Source data:
-.-.-

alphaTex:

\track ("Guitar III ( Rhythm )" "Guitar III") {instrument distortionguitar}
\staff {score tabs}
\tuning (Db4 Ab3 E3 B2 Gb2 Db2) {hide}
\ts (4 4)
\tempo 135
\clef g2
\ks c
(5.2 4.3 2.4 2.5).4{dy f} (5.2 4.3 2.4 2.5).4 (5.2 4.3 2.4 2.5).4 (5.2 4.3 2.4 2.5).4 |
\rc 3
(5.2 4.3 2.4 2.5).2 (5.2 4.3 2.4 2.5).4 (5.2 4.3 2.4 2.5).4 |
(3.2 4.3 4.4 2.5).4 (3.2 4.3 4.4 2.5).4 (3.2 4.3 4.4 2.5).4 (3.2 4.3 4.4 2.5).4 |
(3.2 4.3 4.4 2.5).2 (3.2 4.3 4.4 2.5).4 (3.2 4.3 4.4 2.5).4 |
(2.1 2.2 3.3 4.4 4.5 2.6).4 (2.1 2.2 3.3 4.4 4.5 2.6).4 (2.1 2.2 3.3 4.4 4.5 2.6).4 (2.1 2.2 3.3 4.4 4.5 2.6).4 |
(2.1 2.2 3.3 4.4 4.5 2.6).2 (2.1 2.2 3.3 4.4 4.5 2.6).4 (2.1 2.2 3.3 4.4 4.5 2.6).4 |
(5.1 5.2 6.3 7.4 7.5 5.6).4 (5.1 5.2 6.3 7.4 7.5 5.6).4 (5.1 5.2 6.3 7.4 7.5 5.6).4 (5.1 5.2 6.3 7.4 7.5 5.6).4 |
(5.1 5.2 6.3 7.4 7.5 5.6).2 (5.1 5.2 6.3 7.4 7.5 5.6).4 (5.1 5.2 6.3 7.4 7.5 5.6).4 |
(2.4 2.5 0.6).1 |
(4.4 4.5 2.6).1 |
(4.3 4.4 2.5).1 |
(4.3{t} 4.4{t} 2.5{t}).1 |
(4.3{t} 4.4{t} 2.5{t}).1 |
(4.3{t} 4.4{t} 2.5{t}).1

-.-.-

> **What to work on**
Could you update the listing by changing "distortionguitar" to "overdrivenguitar" and keeping everything else the same?

> **Response for this exercise**
alphaTex:

\track ("Guitar III ( Rhythm )" "Guitar III") {instrument overdrivenguitar}
\staff {score tabs}
\tuning (Db4 Ab3 E3 B2 Gb2 Db2) {hide}
\ts (4 4)
\tempo 135
\clef g2
\ks c
(5.2 4.3 2.4 2.5).4{dy f} (5.2 4.3 2.4 2.5).4 (5.2 4.3 2.4 2.5).4 (5.2 4.3 2.4 2.5).4 |
\rc 3
(5.2 4.3 2.4 2.5).2 (5.2 4.3 2.4 2.5).4 (5.2 4.3 2.4 2.5).4 |
(3.2 4.3 4.4 2.5).4 (3.2 4.3 4.4 2.5).4 (3.2 4.3 4.4 2.5).4 (3.2 4.3 4.4 2.5).4 |
(3.2 4.3 4.4 2.5).2 (3.2 4.3 4.4 2.5).4 (3.2 4.3 4.4 2.5).4 |
(2.1 2.2 3.3 4.4 4.5 2.6).4 (2.1 2.2 3.3 4.4 4.5 2.6).4 (2.1 2.2 3.3 4.4 4.5 2.6).4 (2.1 2.2 3.3 4.4 4.5 2.6).4 |
(2.1 2.2 3.3 4.4 4.5 2.6).2 (2.1 2.2 3.3 4.4 4.5 2.6).4 (2.1 2.2 3.3 4.4 4.5 2.6).4 |
(5.1 5.2 6.3 7.4 7.5 5.6).4 (5.1 5.2 6.3 7.4 7.5 5.6).4 (5.1 5.2 6.3 7.4 7.5 5.6).4 (5.1 5.2 6.3 7.4 7.5 5.6).4 |
(5.1 5.2 6.3 7.4 7.5 5.6).2 (5.1 5.2 6.3 7.4 7.5 5.6).4 (5.1 5.2 6.3 7.4 7.5 5.6).4 |
(2.4 2.5 0.6).1 |
(4.4 4.5 2.6).1 |
(4.3 4.4 2.5).1 |
(4.3{t} 4.4{t} 2.5{t}).1 |
(4.3{t} 4.4{t} 2.5{t}).1 |
(4.3{t} 4.4{t} 2.5{t}).1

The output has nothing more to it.